Conflict is inevitable in a project environment. Sources of conflict include scarce resources, scheduling priorities, and personal work styles. Team ground rules, group norms, and solid project management practices, like communication planning and role definition, reduce the amount of conflict.

Successful conflict management results in greater productivity and positive working relationships. When managed properly, differences of opinion can lead to increased creativity and better decision making. If the differences become a negative factor, project team members are initially responsible for their resolution. If conflict escalates, the project manager should help facilitate a satisfactory resolution. Conflict should be addressed early and usually in private, using a direct, collaborative approach. If disruptive conflict continues, formal procedures may be used, including disciplinary actions.

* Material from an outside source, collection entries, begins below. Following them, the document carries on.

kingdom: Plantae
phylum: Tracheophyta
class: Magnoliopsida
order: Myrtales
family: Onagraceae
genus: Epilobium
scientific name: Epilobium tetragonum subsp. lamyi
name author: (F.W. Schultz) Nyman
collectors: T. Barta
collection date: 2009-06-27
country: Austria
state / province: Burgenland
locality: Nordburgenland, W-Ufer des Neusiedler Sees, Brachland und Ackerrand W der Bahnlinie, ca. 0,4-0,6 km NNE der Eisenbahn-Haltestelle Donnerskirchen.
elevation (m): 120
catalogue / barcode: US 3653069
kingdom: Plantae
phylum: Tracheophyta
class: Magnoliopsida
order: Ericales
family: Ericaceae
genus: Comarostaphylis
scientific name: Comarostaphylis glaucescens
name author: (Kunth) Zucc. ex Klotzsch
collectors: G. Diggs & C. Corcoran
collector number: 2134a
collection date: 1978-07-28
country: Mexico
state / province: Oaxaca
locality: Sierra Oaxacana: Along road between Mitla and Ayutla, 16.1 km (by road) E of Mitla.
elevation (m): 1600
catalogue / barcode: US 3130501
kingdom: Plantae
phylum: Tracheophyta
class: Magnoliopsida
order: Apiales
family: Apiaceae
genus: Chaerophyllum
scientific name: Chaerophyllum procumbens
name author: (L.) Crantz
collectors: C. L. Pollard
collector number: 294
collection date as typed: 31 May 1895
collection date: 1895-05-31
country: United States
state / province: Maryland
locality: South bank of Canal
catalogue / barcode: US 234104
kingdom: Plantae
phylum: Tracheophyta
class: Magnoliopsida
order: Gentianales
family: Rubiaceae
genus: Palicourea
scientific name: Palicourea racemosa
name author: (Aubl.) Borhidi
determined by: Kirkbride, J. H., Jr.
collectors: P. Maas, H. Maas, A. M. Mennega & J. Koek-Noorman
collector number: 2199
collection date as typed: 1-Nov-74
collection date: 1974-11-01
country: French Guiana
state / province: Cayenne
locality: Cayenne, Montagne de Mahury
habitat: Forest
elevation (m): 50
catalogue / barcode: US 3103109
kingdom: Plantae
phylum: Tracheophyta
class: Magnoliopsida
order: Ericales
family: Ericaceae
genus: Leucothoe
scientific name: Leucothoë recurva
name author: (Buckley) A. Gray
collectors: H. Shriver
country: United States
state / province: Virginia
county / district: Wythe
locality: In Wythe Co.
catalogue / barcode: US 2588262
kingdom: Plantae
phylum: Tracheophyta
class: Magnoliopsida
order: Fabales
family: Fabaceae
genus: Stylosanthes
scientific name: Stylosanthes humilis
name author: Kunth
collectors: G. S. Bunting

The success of project managers in managing their project teams often depends on their ability to resolve conflict. Different project managers may use different conflict resolution methods. Factors that influence conflict resolution methods include:

  • Importance and intensity of the conflict,
  • Time pressure for resolving the conflict,
  • Relative power of the people involved in the conflict,
  • Importance of maintaining a good relationship, and
  • Motivation to resolve conflict on a long-term or short-term basis.

There are five general techniques for resolving conflict. Each technique has its place and use:

  1. Withdraw/avoid. Retreating from an actual or potential conflict situation; postponing the issue to be better prepared or to be resolved by others.
  2. Smooth/accommodate. Emphasizing areas of agreement rather than areas of difference; conceding one’s position to the needs of others to maintain harmony and relationships.
  3. Compromise/reconcile. Searching for solutions that bring some degree of satisfaction to all parties in order to temporarily or partially resolve the conflict. This approach occasionally results in a lose-lose situation.
  4. Force/direct. Pushing one’s viewpoint at the expense of others; offering only win-lose solutions, usually enforced through a power position to resolve an emergency. This approach often results to a win-lose situation.
  5. Collaborate/problem solve. Incorporating multiple viewpoints and insights from differing perspectives; requires a cooperative attitude and open dialogue that typically leads to consensus and commitment. This approach can result in a win-win situation.